In common with other sector of the retail trade concentration in the fashion retail market has increased over the years. And in some countries, like I-J, clothing retailing is perhaps most concentrated in the world. Under increased pressure from low cost producers, textiles industry has steadily clines over the years as retailers has resulted manufacturers being able to meet the demands for small-scale production runs. Pressure from the dominant retailers has resulted in, manufacturers increasingly making use of subcontractors, many of which are overseas. An increased emphasis on design is also placed on the manufacturers, many of whom now have in-house design capabilities. In all large-scale fashion clothing retailers central buying is now the norm.

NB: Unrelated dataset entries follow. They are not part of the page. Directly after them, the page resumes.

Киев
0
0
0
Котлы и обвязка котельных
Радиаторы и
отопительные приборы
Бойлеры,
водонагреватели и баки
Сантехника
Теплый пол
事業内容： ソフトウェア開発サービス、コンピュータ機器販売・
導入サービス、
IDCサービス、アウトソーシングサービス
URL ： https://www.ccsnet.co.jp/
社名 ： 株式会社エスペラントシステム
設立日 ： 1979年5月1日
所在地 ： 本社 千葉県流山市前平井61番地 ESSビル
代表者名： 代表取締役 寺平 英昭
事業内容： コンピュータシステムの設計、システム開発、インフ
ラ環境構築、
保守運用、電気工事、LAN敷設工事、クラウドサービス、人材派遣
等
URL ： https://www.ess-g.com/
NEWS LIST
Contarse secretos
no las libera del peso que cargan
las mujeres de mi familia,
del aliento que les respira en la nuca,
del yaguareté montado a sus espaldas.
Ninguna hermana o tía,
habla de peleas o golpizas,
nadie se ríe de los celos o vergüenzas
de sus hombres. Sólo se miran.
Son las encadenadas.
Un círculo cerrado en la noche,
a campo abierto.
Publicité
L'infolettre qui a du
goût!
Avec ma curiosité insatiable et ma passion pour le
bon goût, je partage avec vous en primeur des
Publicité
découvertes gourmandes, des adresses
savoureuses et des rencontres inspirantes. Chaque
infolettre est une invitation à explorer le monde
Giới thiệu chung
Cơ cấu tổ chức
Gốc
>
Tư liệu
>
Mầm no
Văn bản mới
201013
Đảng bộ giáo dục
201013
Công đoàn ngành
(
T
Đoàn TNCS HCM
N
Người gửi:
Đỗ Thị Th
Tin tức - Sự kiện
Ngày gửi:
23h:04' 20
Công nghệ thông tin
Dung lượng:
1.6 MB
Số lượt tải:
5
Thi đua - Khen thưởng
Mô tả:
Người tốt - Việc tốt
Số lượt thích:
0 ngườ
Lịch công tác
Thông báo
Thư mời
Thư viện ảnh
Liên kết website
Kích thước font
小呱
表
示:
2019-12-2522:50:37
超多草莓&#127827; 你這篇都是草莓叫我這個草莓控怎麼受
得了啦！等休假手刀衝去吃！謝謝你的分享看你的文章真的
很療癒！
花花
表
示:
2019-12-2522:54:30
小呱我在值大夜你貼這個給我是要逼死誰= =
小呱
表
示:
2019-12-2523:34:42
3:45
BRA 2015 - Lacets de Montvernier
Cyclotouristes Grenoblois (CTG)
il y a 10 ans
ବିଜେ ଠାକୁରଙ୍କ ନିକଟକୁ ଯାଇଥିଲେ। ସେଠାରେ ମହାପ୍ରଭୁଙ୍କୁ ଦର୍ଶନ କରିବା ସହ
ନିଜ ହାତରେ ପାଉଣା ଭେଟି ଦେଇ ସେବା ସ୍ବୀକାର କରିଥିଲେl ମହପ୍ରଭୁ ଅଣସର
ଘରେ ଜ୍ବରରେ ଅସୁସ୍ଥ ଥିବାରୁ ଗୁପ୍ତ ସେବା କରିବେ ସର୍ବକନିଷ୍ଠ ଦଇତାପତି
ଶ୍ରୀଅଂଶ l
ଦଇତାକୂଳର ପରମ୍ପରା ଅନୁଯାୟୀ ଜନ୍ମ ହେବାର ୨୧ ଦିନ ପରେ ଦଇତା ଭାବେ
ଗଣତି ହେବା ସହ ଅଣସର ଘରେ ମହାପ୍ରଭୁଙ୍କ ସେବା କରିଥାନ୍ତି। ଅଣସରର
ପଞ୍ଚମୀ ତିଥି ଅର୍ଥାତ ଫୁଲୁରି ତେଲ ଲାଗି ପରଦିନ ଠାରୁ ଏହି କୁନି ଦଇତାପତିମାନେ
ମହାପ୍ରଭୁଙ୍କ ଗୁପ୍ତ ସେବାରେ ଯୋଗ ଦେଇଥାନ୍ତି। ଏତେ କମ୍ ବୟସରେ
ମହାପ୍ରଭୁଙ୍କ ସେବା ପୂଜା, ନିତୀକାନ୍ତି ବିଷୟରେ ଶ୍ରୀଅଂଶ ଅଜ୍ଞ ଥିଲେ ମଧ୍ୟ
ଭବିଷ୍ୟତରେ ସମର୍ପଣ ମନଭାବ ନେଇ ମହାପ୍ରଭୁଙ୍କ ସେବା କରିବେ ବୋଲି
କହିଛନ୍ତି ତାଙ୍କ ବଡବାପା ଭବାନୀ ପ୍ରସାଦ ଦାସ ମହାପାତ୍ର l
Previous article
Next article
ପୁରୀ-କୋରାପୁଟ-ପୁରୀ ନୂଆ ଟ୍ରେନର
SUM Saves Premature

Experiences buyers visit trade and fashion shows, and use prediction services to make decisions on what to buy for the coming seasons. Many leading high street assign degree of retailers have extensive laboratory facilities to monitor the quality of clothes they sell. Several fashion retailers have adopted a concept known as ‘edited retailing, whereby the customer is offered as limited though changing choice of the merchandise that is highly co-coordinates, offering high degree of product range compatibility. 5. Pinto Dressing: Weaving Culture into Fashion By: Ramose, B. Pages 7, 9, 11 ,29, 83-87, 89-95 Copyright 2007, printed in Passing, Philippines: Anvil Publishing Inc. Pinto Dressing” first graced the pages of the Malay Living in the summer of 1990 s an attempt to continue and integrate indigenous culture into modern design, preserve cultural values and enrich them with new ideas for the contemporary applications. Whether these pertain to fashion in particular or to society in general, the vision was the same – to revive the tapestry of our lives as Filipinos through the evolution of fashion. Fashion is more than Just apparel, it’s a piece of fabric only until tradition and ritual imbue in power that transforms it into a mantle of supremacy. Evolution of present-day application continuing to shape, color, and embellish the very fiber of our being, whether they are representations of aesthetics or authority, garments are always emblems of our existence. We dress therefore we are.

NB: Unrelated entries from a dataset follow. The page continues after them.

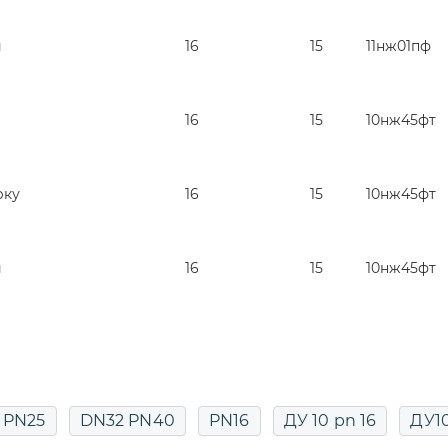
й
16
15
11нж01пф
16
15
10нж45фт
рку
16
15
10нж45фт
й
16
15
10нж45фт
 PN25
DN32 PN40
PN16
ДУ 10 pn 16
ДУ1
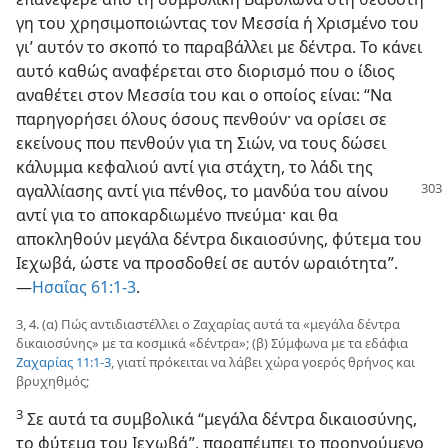
γη του χρησιμοποιώντας τον Μεσσία ή Χρισμένο του
γι’ αυτόν το σκοπό το παραβάλλει με δέντρα. Το κάνει
αυτό καθώς αναφέρεται στο διορισμό που ο ίδιος
αναθέτει στον Μεσσία του και ο οποίος είναι: “Να
παρηγορήσει όλους όσους πενθούν· να ορίσει σε
εκείνους που πενθούν για τη Σιών, να τους δώσει
κάλυμμα κεφαλιού αντί για στάχτη, το λάδι της
αγαλλίασης αντί για πένθος, το μανδύα του
αίνου
αντί για το αποκαρδιωμένο πνεύμα· και θα
αποκληθούν μεγάλα δέντρα δικαιοσύνης, φύτεμα του
Ιεχωβά, ώστε να προσδοθεί σε αυτόν ωραιότητα”.​
—⁠
Ησαΐας 61:​1⁠-⁠3
.
3, 4. (α) Πώς αντιδιαστέλλει ο Ζαχαρίας αυτά τα «μεγάλα δέντρα
δικαιοσύνης» με τα κοσμικά «δέντρα»; (β) Σύμφωνα με τα εδάφια
Ζαχαρίας 11:​1⁠-⁠3
, γιατί πρόκειται να λάβει χώρα γοερός θρήνος και
βρυχηθμός;
3
Σε αυτά τα συμβολικά “μεγάλα δέντρα δικαιοσύνης,
το φύτεμα του Ιεχωβά”, παραπέμπει το προηγούμενο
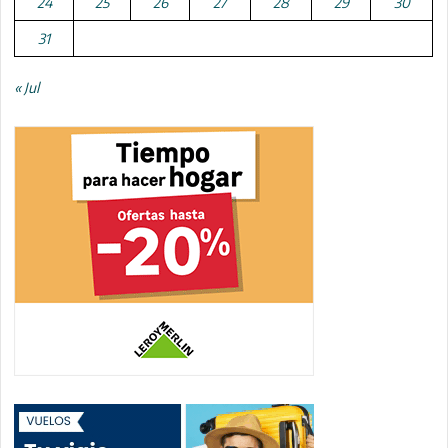
24
25
26
27
28
29
30
31
« Jul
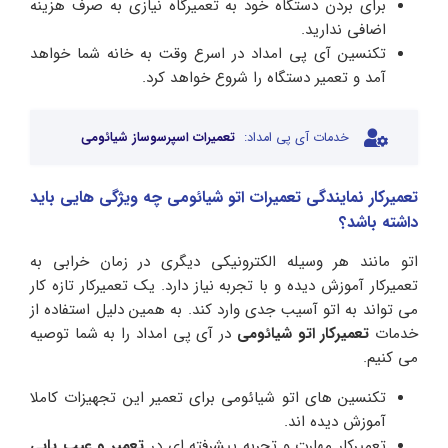
برای بردن دستگاه خود به تعمیرگاه نیازی به صرف هزینه
اضافی ندارید.
تکنسین آی پی امداد در اسرع وقت به خانه شما خواهد
آمد و تعمیر دستگاه را شروع خواهد کرد.
خدمات آی پی امداد:
تعمیرات اسپرسوساز شیائومی
تعمیرکار نمایندگی تعمیرات اتو شیائومی چه ویژگی هایی باید
داشته باشد؟
اتو مانند هر وسیله الکترونیکی دیگری در زمان خرابی به
تعمیرکار آموزش دیده و با تجربه نیاز دارد. یک تعمیرکار تازه کار
می تواند به اتو آسیب جدی وارد کند. به همین دلیل استفاده از
خدمات
تعمیرکار اتو شیائومی
در آی پی امداد را به شما توصیه
می کنیم.
تکنسین های اتو شیائومی برای تعمیر این تجهیزات کاملا
آموزش دیده اند.
تعمیرکار مهارت و تجربه پیشرفته ای در
تعمیر و عیب یابی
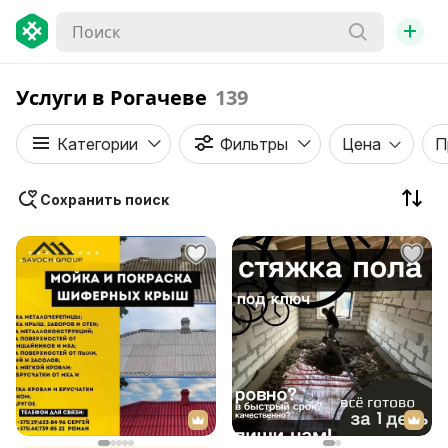
+
Услуги в Рогачеве
139
Категории
Фильтры
Цена
П
Сохранить поиск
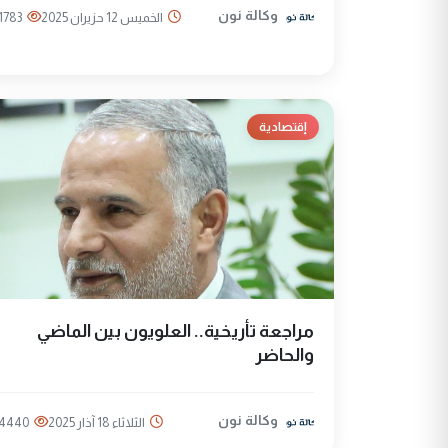
وكالة نون
الخميس 12 حزيران 2025
1783
إقتصادية
مراجعة تأريخية.. العلويون بين الماضي
والحاضر
وكالة نون
الثلاثاء 18 آذار 2025
4440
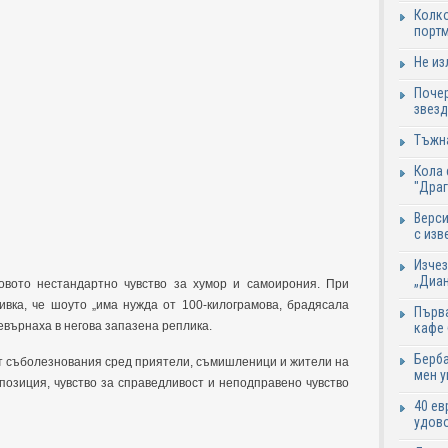
Колко
портм
Не из
Почер
звезд
Тъжна
Кола 
"Дра
Верси
с изв
Изчез
„Диан
овото нестандартно чувство за хумор и самоирония. При
ивка, че шоуто „има нужда от 100-килограмова, брадясала
Първа
ревърнаха в негова запазена реплика.
кафе
Берба
от съболезнования сред приятели, съмишленици и жители на
мен у
 позиция, чувство за справедливост и неподправено чувство
40 ев
удово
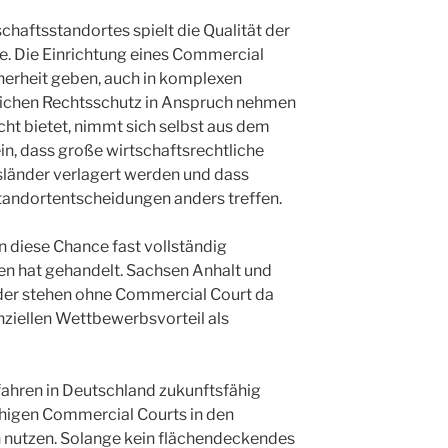
schaftsstandortes spielt die Qualität der
le. Die Einrichtung eines Commercial
herheit geben, auch in komplexen
tlichen Rechtsschutz in Anspruch nehmen
cht bietet, nimmt sich selbst aus dem
n, dass große wirtschaftsrechtliche
sländer verlagert werden und dass
Standortentscheidungen anders treffen.
 diese Chance fast vollständig
en hat gehandelt. Sachsen Anhalt und
der stehen ohne Commercial Court da
nziellen Wettbewerbsvorteil als
ahren in Deutschland zukunftsfähig
fähigen Commercial Courts in den
nutzen. Solange kein flächendeckendes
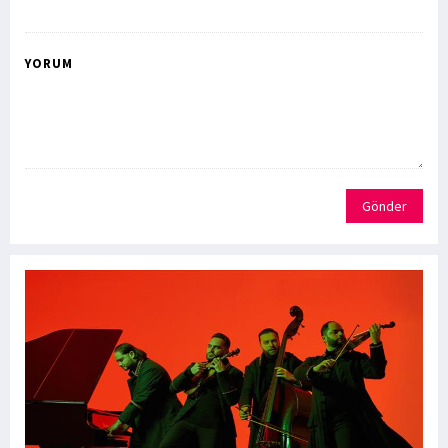
YORUM
Gönder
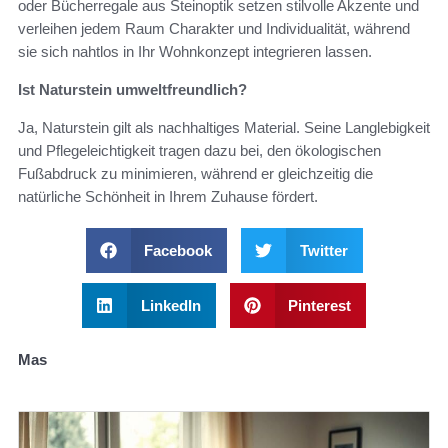
oder Bücherregale aus Steinoptik setzen stilvolle Akzente und
verleihen jedem Raum Charakter und Individualität, während
sie sich nahtlos in Ihr Wohnkonzept integrieren lassen.
Ist Naturstein umweltfreundlich?
Ja, Naturstein gilt als nachhaltiges Material. Seine Langlebigkeit
und Pflegeleichtigkeit tragen dazu bei, den ökologischen
Fußabdruck zu minimieren, während er gleichzeitig die
natürliche Schönheit in Ihrem Zuhause fördert.
Facebook
Twitter
LinkedIn
Pinterest
Mas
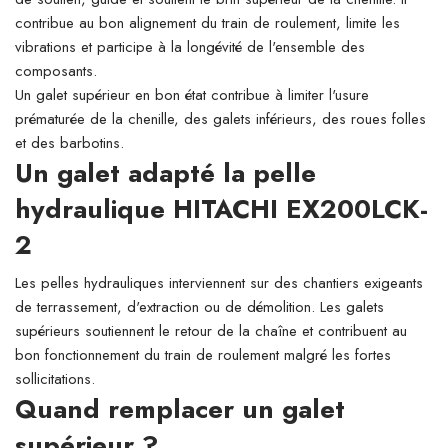
contribue au bon alignement du train de roulement, limite les
vibrations et participe à la longévité de l'ensemble des
composants.
Un galet supérieur en bon état contribue à limiter l'usure
prématurée de la chenille, des galets inférieurs, des roues folles
et des barbotins.
Un galet adapté la pelle
hydraulique HITACHI EX200LCK-
2
Les pelles hydrauliques interviennent sur des chantiers exigeants
de terrassement, d'extraction ou de démolition. Les galets
supérieurs soutiennent le retour de la chaîne et contribuent au
bon fonctionnement du train de roulement malgré les fortes
sollicitations.
Quand remplacer un galet
supérieur ?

Pinto Dressing is an attempt to continue and integrate weaving culture into contemporary design ideas, in the hope of preserving past values and enriching them with new ideas for contemporary applications. To build upon traditional artistic attitudes and sensibilities, rather than deserting them, is quite unavoidable in the endless process of creation. It is hidden, aesthetic wealth of the Pinots who came before us, that has given us the heritage from which we now draw on for fresh ideas. It is the time of the global village in fashion, in exploring the old and realizing the new; we rethreaded the very fabric of our lives. Nowadays Filipinos are becoming more aware that clothes is far more than a means to make a profit in the textile and garments industry and is an essential means to show status among fashion-conscious customers.

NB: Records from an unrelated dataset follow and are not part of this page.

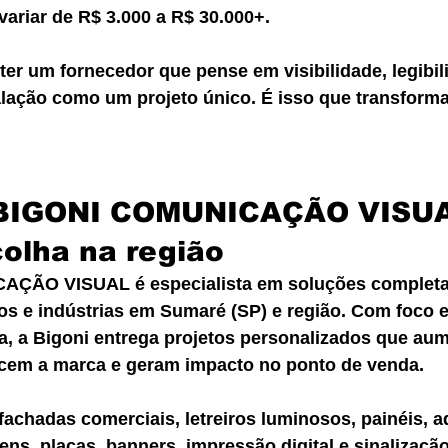
ariar de R$ 3.000 a R$ 30.000+.
ter um fornecedor que pense em visibilidade, legibil
lação como um projeto único. É isso que transform
 BIGONI COMUNICAÇÃO VISUA
olha na região
ÇÃO VISUAL é especialista em soluções completa
s e indústrias em Sumaré (SP) e região. Com foco e
a, a Bigoni entrega projetos personalizados que au
alecem a marca e geram impacto no ponto de venda.
 fachadas comerciais, letreiros luminosos, painéis, a
ns, placas, banners, impressão digital e sinalização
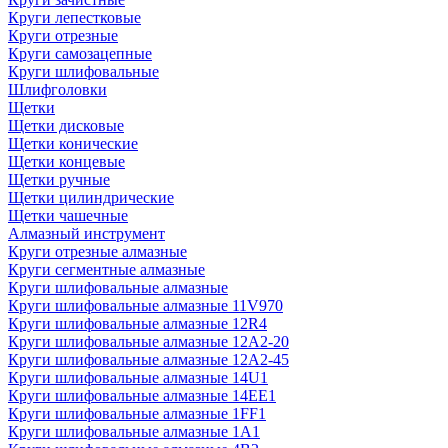
Круги лепестковые
Круги отрезные
Круги самозацепные
Круги шлифовальные
Шлифголовки
Щетки
Щетки дисковые
Щетки конические
Щетки концевые
Щетки ручные
Щетки цилиндрические
Щетки чашечные
Алмазный инструмент
Круги отрезные алмазные
Круги сегментные алмазные
Круги шлифовальные алмазные
Круги шлифовальные алмазные 11V970
Круги шлифовальные алмазные 12R4
Круги шлифовальные алмазные 12А2-20
Круги шлифовальные алмазные 12А2-45
Круги шлифовальные алмазные 14U1
Круги шлифовальные алмазные 14ЕЕ1
Круги шлифовальные алмазные 1FF1
Круги шлифовальные алмазные 1А1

Traditional clothing for the women is tern’. The tern evolves from the older traditional Filipino dress ensemble called ‘baron say’ (blouse and skirt), which consisted of a short blouse with eves called the camas, the layman or panel (shawl) worn over the camas, and the say. The world tap’s’ is derived from tap” – to cover in an overlapping manner. For the past two hundred years, the ‘Barron toggle has lent itself to many persuasions. The garment is like a bare canvas, its possibilities limit only by one’s creativity, various innovations, at times comic, absurd even, run through the history of Barron tagging as the Pinots national wear. 6.